GIVEN PASSAGE:
BEGIN

Arroyo High School, located in El Monte, California, United States, is a school in the El Monte Union High School District. The attendance area served by Arroyo High School consists of four different communities: El Monte, Temple City, Arcadia, and an unincorporated area of Los Angeles County.

Arroyo High School's main rival is Rosemead High School.

==History==
Arroyo High School opened its doors in 1955 and its first graduating class was the class of 1958. Since then, more than 20,000 students have received their high school diplomas from AHS.

== Extracurriculars ==
=== Athletics ===
Arroyo's athletic teams compete in the Mission Valley League, which is part of the CIF Southern Section.

Athletic programs at Arroyo High School include: Football, Cheer, Tennis, Volleyball, Cross Country, Basketball, Soccer, Wrestling, Track and Field, Baseball, and Softball.

=== Performing Arts ===
Arroyo High School offers a variety award-winning performing arts programs, including Drama, Choir, Orchestra, Band, and Color Guard. These programs have showcased their talents at prestigious events across Southern California and throughout the United States.

Arroyo High School's music program consists of three bands: Concert Band, Wind Ensemble, and Symphonic Band. It also consists of four choirs: Treble Choir, Glee Chorus, Acapella Choir, and Chamber Choir.

In the Fall, the marching band and color guard compete in field tournaments and parade band reviews across Southern California.

END

BRIEF 1:
Answer these questions from the Arroyo High School text:
(a) Which school is named as Arroyo High School's main rival?
(b) In what year did the school open?
(c) Which league do Arroyo's athletic teams compete in?
BRIEF 2:
Pick up the Arroyo High School text after its last sentence and continue it.
The rows have no connection to the Arroyo High School text.

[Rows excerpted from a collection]
BEGIN

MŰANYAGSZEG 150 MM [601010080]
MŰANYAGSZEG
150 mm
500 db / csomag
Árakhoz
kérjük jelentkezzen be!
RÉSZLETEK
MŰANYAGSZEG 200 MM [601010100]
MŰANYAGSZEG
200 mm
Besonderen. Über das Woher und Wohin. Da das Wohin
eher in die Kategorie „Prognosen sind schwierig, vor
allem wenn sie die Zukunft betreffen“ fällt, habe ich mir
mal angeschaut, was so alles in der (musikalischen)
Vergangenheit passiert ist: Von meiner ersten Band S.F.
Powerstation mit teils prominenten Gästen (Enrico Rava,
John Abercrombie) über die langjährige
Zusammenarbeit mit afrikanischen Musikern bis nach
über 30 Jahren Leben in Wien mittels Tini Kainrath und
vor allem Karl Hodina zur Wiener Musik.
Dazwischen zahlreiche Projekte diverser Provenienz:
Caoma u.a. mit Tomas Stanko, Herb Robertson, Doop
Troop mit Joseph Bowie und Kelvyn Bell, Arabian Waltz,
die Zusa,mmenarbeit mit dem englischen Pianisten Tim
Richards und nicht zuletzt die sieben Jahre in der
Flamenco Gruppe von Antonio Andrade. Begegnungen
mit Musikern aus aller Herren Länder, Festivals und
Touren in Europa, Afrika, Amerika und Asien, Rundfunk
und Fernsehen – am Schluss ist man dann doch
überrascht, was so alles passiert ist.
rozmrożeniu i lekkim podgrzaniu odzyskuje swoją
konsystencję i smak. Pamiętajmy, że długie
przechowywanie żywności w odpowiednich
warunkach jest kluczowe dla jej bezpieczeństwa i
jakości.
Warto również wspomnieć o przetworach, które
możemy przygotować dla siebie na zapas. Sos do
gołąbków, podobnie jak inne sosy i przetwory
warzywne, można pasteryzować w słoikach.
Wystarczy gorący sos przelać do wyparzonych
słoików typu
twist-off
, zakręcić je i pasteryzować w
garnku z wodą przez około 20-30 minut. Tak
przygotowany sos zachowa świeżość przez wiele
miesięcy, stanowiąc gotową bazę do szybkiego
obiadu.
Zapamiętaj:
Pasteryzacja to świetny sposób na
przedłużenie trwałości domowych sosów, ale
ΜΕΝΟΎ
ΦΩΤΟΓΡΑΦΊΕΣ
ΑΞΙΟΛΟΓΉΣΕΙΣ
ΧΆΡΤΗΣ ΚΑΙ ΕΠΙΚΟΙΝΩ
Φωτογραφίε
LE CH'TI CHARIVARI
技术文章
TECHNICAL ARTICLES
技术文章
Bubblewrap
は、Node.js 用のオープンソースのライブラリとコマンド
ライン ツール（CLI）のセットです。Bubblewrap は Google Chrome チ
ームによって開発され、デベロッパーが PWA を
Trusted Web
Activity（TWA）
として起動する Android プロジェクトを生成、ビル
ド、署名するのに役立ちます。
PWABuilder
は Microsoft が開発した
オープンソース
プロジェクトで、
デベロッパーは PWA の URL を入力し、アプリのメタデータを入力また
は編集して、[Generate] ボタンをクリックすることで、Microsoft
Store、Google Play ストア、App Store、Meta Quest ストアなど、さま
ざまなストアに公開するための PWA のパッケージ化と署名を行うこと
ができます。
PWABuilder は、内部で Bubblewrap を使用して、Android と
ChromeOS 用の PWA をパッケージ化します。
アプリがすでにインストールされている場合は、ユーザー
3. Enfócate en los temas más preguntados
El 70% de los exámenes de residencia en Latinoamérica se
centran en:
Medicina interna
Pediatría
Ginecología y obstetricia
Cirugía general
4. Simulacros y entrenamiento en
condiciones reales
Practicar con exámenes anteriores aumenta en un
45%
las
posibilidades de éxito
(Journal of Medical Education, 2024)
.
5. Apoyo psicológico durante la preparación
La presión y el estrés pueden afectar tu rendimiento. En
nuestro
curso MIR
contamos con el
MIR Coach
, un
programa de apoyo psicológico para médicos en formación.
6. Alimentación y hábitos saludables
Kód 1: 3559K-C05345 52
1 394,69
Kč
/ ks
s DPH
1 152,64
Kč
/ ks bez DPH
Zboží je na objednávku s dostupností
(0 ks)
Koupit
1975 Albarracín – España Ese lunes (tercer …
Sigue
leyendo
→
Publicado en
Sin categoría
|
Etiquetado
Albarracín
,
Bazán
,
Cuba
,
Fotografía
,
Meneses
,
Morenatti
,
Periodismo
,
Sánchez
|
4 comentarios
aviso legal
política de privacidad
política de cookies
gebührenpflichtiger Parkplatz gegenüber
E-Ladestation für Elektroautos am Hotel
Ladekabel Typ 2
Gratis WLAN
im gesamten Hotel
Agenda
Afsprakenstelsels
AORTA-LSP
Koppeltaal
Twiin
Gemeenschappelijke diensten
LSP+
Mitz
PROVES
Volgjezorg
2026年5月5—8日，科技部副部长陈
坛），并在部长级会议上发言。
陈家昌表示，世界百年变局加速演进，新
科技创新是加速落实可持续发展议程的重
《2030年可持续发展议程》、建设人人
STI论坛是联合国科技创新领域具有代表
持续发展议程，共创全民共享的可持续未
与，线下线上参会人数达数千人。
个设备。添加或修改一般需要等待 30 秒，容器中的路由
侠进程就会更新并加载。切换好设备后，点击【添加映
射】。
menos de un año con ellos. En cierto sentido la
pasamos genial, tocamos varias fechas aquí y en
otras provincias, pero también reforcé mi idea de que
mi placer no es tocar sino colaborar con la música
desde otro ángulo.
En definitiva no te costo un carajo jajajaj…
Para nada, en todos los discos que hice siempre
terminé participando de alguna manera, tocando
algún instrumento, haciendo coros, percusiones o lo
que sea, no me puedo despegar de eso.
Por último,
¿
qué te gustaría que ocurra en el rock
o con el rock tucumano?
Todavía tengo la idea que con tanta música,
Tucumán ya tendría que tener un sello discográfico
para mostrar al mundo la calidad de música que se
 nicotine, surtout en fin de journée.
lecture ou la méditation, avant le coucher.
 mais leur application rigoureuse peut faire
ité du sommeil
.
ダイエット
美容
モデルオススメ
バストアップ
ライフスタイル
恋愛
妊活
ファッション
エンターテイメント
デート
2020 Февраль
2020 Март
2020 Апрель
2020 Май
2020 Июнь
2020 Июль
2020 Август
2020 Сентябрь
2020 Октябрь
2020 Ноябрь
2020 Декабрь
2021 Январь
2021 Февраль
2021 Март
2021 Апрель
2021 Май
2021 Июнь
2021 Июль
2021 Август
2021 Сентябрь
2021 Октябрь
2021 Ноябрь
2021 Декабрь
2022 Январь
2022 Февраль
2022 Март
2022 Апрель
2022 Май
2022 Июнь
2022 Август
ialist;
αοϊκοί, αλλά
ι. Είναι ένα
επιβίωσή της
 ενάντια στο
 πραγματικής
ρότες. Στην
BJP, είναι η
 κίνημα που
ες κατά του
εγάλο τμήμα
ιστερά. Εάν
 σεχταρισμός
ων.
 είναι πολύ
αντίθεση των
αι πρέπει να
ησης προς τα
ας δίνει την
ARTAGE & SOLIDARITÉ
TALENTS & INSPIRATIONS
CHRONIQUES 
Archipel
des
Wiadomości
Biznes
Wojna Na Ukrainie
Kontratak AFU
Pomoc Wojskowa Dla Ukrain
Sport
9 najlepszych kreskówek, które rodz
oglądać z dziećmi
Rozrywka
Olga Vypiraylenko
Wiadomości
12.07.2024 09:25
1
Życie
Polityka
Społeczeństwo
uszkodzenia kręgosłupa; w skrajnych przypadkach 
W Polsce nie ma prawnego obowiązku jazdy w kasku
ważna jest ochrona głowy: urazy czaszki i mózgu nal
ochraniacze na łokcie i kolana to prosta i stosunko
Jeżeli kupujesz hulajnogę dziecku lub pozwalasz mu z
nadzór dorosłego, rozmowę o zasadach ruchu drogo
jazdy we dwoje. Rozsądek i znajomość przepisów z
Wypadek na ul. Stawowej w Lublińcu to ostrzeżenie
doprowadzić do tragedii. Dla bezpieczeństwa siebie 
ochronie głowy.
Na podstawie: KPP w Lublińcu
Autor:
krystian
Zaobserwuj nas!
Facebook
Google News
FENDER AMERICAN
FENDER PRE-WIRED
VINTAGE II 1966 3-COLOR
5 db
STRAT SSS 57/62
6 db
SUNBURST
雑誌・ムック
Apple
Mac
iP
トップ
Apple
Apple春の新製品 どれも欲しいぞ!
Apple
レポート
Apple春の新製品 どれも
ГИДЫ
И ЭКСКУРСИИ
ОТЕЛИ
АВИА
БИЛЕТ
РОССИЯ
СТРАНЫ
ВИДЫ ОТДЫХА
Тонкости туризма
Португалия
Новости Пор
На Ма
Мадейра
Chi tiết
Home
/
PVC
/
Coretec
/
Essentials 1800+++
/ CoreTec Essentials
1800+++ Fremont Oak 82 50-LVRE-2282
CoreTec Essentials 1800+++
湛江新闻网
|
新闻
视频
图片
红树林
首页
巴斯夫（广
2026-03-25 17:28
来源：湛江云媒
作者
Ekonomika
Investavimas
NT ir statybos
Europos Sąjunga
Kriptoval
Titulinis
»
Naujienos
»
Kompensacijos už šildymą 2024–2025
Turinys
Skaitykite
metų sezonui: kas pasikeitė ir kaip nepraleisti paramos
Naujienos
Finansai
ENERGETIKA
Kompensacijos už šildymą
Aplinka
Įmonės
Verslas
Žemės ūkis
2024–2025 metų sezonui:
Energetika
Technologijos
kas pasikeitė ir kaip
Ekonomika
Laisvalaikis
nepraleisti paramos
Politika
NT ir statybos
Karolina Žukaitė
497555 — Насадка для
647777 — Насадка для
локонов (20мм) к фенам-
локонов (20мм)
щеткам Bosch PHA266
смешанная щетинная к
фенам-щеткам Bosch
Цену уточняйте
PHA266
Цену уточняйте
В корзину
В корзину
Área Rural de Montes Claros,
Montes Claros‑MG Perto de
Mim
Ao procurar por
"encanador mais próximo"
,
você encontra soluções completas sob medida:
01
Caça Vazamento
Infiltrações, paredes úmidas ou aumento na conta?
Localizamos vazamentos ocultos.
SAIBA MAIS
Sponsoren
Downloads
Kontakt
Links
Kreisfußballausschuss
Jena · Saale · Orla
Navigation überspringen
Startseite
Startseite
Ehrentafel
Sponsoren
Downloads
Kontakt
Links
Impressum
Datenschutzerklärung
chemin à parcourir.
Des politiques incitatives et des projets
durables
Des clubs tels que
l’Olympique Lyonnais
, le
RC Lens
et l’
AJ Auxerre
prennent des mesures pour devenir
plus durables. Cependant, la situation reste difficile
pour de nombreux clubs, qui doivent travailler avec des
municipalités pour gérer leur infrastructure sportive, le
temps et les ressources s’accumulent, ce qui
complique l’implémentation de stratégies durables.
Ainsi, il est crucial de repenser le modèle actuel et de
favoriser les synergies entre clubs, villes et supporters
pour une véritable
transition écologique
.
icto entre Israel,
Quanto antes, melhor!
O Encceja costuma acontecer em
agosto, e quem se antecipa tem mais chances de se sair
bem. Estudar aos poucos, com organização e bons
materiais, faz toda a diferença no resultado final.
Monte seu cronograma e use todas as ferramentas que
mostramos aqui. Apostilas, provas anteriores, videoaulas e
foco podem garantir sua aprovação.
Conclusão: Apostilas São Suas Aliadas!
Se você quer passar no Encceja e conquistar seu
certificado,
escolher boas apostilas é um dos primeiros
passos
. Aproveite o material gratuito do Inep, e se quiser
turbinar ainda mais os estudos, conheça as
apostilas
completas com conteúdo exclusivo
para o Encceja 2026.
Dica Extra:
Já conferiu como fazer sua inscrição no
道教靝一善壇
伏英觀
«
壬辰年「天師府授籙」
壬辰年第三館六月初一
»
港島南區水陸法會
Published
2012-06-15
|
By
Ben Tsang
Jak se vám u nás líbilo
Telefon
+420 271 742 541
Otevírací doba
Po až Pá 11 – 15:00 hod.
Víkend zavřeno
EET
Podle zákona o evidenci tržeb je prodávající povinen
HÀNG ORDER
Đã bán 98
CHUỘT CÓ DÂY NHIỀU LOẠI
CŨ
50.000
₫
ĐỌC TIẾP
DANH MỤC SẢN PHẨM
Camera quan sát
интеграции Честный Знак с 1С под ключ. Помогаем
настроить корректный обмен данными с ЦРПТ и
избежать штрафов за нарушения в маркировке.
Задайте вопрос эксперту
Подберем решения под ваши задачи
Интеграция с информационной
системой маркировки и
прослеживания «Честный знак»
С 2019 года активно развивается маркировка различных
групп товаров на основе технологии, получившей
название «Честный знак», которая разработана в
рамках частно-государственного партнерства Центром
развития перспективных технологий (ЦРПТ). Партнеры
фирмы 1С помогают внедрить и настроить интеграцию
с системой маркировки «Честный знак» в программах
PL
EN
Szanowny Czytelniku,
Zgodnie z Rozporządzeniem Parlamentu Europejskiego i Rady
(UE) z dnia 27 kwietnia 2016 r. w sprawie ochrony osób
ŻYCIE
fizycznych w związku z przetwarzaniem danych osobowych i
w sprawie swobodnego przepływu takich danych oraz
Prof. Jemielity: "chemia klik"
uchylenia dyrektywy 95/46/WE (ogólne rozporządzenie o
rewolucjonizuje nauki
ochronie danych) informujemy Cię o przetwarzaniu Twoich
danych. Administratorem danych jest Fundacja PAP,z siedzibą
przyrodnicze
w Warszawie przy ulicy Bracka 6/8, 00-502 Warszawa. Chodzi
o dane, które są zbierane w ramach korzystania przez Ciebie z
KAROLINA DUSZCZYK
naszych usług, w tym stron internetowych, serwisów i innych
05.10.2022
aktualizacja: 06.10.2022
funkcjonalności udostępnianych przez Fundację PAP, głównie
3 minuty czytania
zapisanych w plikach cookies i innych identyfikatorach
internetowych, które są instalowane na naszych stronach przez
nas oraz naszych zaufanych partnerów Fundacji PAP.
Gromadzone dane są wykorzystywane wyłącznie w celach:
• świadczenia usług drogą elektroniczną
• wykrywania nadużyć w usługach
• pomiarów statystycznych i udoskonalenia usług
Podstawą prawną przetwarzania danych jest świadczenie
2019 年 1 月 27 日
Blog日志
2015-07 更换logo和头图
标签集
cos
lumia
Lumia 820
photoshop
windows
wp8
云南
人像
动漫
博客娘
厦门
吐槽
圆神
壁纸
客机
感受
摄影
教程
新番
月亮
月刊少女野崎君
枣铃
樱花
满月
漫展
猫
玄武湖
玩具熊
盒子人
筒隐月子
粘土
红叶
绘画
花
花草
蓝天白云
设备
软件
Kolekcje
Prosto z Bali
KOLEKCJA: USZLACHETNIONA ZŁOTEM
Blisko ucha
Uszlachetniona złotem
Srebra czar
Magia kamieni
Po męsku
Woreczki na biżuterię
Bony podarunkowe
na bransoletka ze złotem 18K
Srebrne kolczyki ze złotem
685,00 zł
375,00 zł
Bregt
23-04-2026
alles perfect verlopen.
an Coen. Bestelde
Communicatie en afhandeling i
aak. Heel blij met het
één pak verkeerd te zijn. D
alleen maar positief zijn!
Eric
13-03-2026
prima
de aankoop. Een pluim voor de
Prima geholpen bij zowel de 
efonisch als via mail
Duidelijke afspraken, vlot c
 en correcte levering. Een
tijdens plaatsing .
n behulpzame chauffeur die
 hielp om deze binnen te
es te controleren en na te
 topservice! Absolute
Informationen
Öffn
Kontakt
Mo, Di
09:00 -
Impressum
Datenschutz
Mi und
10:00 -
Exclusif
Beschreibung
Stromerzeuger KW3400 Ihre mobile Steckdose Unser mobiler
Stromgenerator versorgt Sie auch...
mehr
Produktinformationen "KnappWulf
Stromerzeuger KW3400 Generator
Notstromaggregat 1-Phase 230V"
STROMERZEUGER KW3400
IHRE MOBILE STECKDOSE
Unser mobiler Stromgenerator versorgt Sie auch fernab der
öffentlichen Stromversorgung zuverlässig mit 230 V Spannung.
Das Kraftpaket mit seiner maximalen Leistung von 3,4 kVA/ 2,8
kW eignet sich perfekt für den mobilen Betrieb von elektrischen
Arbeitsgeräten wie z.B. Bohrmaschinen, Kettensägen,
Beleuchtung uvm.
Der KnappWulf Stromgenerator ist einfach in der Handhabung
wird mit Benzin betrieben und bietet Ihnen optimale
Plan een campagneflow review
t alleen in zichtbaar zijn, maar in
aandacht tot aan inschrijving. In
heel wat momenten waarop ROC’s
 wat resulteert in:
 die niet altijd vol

END

EXPECTED ANSWER 1:
(a) Rosemead High School.
(b) 1955.
(c) The Mission Valley League.

EXPECTED ANSWER 2:
- In 1973, the marching band performed at the Tournament of Roses Parade in Pasadena, California.
- The band and color guard are 5-time SCSBOA bronze medalists (2016, 2017, 2021, 2022, 2024) and were the 2023 SCSBOA 5A gold medalists.
- In 2014, the Wind Ensemble performed at the John F. Kennedy Center for the Performing Arts in Washington D.C.
- In 2016 and 2024, the Wind Ensemble performed at Carnegie Hall in New York City.
- During the spring, the Chamber Choir performs at the Walt Disney Concert Hall in Los Angeles for the LA Master Chorale High School Festival.

==Academics==

=== Career Technical Education ===
Arroyo High School offers Career Technical Education (CTE) courses including: Culinary Arts, Business and Finance, Engineering, Stagetech, and Graphic Arts.

These courses prepare students for job and skill certification and career opportunities.

=== Dual Enrollment ===
Arroyo High School also offers dual enrollment courses in partnership with Rio Hondo College to provide students with the opportunity to earn free college credits while earning high school credits at the same time.

=== Foreign Language ===
Arroyo High School offers several foreign language programs, including Spanish and Chinese. Students are required to complete at least 2 years of foreign language courses in order to meet their A-G requirements for eligibility to enter the California State University (CSU) and University of California (UC) system.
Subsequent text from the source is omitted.